Egal, was die nächsten Tage tatsächlich bringen: Der 46-Jährige kann entspannt über die Dinge sprechen. Das Garmisch-Partenkirchner Organisationsteam hat über die Jahre ein System entwickelt, das auch für den größten Ansturm gewappnet ist. Rund 350 Helfer sorgen für den reibungslosen Ablauf an der Olympiaschanze selbst. Der Rest wird über eine enge Zusammenarbeit mit der Gemeinde, mit Polizei und Feuerwehr geregelt. In diesem Jahr ist den Garmisch-Partenkirchnern eine Parkfläche verloren gegangen. Für sie wurden Ausgleichsplätze am Hauptzubringer Olympiastraße gefunden. Was schon so ziemlich das spektakulärste Thema war, dem sich Maurer und Kollegen in diesem Jahr stellen mussten. „Wir sind gerüstet, weil wir ein System haben, das einfach passt“, sagt das Urgestein. „Viele sagen, dass wir eine Veranstaltung sind, die Maßstäbe setzt.“
Wobei der derzeitige Höhenflug der deutschen Adler eigentlich nur die Spitze einer Entwicklung ist, die vor knapp vier Jahren in Gang gekommen ist. „Der Team-Olympiasieg in Sotschi 2014 war eine Art Türöffner“, sagt Horst Hüttel, der als Sportdirektor in Diensten des Deutschen Skiverbands auch für die Skisprungsparte zuständig ist. Seinerzeit sei bei Geldgebern und Kommunen das Interesse spürbar gewachsen. „Heute ist es so, dass sich Sponsoren melden und Gemeinden Kinderschanzen bauen“, sagt er. Für den Mann, der mit Bundestrainer Werner Schuster als der Architekt des neuen deutschen Springer-Erfolgs gilt, ist das ein essenzieller Punkt. Anders als nach den goldenen Jahren von Martin Schmitt und Sven Hannawald setzen Hüttel und Schuster auf Nachhaltigkeit.
Der Verband beginnt seine Talentakquise im Kindergarten. Das klingt früh, aber das muss so sein. Die Erfolge von Severin Freund und nun Richard Freitag sowie Andreas Wellinger haben den Nachwuchs zwar für den Traum vom Fliegen wieder spürbar empfänglicher gemacht. „Und trotzdem musst du sie abholen“, sagt Hüttel. Glücksfälle wie die Seitenwechsler Andreas Wellinger und Markus Eisenbichler, die beide von der Nordischen Kombination kamen, sind fast undenkbar.

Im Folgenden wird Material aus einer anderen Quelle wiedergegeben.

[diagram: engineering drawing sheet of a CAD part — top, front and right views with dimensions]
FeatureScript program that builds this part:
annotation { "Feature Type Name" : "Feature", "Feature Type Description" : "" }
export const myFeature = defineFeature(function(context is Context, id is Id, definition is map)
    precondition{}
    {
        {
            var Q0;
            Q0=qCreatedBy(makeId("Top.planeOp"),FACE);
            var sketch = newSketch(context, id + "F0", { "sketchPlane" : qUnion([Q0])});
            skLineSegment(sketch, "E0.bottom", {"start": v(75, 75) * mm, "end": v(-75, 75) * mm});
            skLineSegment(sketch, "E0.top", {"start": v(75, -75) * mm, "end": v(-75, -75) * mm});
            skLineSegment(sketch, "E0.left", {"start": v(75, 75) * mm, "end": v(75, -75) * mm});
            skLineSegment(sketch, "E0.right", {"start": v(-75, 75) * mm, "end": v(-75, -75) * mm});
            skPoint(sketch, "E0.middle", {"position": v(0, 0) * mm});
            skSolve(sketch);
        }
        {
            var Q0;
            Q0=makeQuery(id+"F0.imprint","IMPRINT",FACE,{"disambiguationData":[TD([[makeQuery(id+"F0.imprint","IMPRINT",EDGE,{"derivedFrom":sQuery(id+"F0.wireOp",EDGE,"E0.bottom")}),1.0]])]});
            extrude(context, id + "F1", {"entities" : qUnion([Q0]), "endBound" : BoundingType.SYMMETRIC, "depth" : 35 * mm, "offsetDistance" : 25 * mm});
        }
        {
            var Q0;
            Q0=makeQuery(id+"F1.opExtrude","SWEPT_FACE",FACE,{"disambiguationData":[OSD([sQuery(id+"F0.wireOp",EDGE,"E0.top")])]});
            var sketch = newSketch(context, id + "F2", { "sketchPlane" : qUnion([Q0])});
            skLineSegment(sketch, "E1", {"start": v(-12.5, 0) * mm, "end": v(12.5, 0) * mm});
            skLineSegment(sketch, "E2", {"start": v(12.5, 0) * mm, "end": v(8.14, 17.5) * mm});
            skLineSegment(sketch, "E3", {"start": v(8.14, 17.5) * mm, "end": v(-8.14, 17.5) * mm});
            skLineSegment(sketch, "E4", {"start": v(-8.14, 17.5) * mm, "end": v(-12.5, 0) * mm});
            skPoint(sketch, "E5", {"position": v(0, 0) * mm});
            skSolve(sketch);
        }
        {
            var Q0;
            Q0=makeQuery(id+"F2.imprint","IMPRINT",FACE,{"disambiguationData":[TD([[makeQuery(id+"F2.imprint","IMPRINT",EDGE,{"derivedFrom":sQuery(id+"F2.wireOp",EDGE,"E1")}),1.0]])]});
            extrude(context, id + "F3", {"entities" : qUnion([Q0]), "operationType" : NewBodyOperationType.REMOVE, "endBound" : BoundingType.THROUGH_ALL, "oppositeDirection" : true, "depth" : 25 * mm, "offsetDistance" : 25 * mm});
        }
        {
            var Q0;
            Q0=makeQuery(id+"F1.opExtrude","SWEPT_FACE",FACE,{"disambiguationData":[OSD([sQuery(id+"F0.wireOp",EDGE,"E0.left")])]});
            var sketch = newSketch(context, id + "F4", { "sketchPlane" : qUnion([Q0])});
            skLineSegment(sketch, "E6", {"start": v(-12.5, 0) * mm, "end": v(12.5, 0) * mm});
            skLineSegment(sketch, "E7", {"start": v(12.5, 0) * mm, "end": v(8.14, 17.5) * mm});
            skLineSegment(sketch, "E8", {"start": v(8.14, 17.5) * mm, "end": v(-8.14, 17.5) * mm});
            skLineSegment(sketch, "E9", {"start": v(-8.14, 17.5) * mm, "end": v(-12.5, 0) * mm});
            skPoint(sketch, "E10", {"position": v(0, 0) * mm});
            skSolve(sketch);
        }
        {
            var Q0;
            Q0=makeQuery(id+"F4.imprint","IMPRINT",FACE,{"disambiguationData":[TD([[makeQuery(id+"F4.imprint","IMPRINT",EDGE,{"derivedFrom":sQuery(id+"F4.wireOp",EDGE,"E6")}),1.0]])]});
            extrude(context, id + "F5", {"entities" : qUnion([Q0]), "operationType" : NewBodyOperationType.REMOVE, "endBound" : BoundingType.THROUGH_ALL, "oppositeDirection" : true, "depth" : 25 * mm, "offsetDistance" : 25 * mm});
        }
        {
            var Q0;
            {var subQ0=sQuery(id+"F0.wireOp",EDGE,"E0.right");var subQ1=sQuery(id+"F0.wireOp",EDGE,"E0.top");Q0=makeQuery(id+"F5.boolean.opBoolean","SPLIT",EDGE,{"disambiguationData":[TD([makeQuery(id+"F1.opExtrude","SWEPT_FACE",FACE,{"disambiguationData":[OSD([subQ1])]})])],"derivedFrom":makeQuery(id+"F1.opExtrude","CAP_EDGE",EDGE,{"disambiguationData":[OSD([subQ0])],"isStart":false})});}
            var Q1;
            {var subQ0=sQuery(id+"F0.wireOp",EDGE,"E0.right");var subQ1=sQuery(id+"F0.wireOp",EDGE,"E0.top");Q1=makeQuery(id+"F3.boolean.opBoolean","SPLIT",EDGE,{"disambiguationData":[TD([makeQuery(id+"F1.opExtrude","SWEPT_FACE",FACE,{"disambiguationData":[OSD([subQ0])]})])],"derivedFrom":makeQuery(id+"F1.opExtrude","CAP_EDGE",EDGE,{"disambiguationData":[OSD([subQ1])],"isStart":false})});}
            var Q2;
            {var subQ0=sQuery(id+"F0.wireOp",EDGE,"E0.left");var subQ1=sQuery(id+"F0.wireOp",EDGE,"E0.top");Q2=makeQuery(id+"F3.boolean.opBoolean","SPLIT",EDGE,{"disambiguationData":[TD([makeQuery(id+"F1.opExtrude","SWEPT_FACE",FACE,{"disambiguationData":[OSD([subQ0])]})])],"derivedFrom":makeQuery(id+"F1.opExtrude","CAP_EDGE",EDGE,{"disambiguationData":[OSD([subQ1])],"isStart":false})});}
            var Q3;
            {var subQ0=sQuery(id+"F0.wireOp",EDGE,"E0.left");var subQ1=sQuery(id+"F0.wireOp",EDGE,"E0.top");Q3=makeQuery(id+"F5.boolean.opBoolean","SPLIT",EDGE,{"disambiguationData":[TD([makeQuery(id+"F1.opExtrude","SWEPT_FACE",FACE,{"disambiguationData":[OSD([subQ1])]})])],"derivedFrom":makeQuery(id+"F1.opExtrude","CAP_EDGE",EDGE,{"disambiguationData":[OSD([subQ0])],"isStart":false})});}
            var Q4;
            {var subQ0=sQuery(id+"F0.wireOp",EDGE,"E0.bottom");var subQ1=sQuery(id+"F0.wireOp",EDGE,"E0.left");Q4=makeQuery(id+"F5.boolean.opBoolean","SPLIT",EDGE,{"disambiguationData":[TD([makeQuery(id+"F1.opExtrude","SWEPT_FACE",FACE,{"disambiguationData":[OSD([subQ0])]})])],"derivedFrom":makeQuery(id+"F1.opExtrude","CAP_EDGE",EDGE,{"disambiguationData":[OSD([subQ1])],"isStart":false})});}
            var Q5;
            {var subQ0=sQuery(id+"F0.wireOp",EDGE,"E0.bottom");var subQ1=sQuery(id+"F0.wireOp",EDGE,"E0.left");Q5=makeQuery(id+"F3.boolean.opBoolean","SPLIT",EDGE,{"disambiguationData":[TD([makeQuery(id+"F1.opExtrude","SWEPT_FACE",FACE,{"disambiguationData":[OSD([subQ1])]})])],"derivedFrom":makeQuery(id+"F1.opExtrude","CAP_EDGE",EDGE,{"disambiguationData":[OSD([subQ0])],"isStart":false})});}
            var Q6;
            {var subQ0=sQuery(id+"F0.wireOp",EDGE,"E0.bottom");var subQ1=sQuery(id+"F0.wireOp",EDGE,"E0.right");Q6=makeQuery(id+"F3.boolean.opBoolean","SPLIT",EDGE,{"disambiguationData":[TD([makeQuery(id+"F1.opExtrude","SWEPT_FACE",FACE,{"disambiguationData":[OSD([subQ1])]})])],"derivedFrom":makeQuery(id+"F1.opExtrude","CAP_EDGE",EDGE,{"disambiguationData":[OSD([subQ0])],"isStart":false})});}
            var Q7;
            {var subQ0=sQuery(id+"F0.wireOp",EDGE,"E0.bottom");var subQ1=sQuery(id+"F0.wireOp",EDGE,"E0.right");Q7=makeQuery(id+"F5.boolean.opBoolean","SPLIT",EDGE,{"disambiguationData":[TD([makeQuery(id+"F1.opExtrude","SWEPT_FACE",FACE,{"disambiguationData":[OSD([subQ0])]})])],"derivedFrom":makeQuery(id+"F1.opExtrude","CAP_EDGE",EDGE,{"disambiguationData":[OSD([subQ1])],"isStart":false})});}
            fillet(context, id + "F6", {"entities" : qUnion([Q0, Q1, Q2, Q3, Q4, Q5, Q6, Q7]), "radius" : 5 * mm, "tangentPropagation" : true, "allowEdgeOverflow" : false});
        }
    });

Für den Weg vom Kindergartenkind zum neuen Freitag haben Horst Hüttel und Schuster in einem Jahrzehnt in der Verantwortung ein System etabliert, in der die Rädchen zunehmend besser ineinander greifen. Andreas Wellinger sagt, der Schmierstoff für diese Räder ist Werner Schuster. „Es ist sicher eine seiner großen Stärken, diese unterschiedlichen Teams zusammenzuführen. Jeder Sportler kann sich in diesem System aufs Wesentliche konzentrieren.“
Michael Maurer hätte nichts dagegen, wenn das System auch in Garmisch-Partenkirchen wieder einmal Früchte tragen würde. Einen „Wellinger-Effekt“ hat der Garmisch-Partenkirchner Klubchef zwar schon registriert. Drei einstige Wegbegleiter des deutschen Stars wurden von dessen Erfolgen zu einer Rückkehr motiviert. Auf einen Athleten im Weltcup allerdings wartet man im Traditionsstandort unter der Zugspitze schon länger. Der letzte, der sich auf der Bühne Tournee kurz präsentieren durfte, war Felix Schoft. In der Saison 2008/09, dem Premierenjahr von Werner Schuster beim Deutschen Skiverband, durfte er sogar alle vier Stationen mitmachen. Was in der Gesamtwertung heraussprang war allerdings überschaubar: Schoft wurde letztlich Fünfundzwanzigster.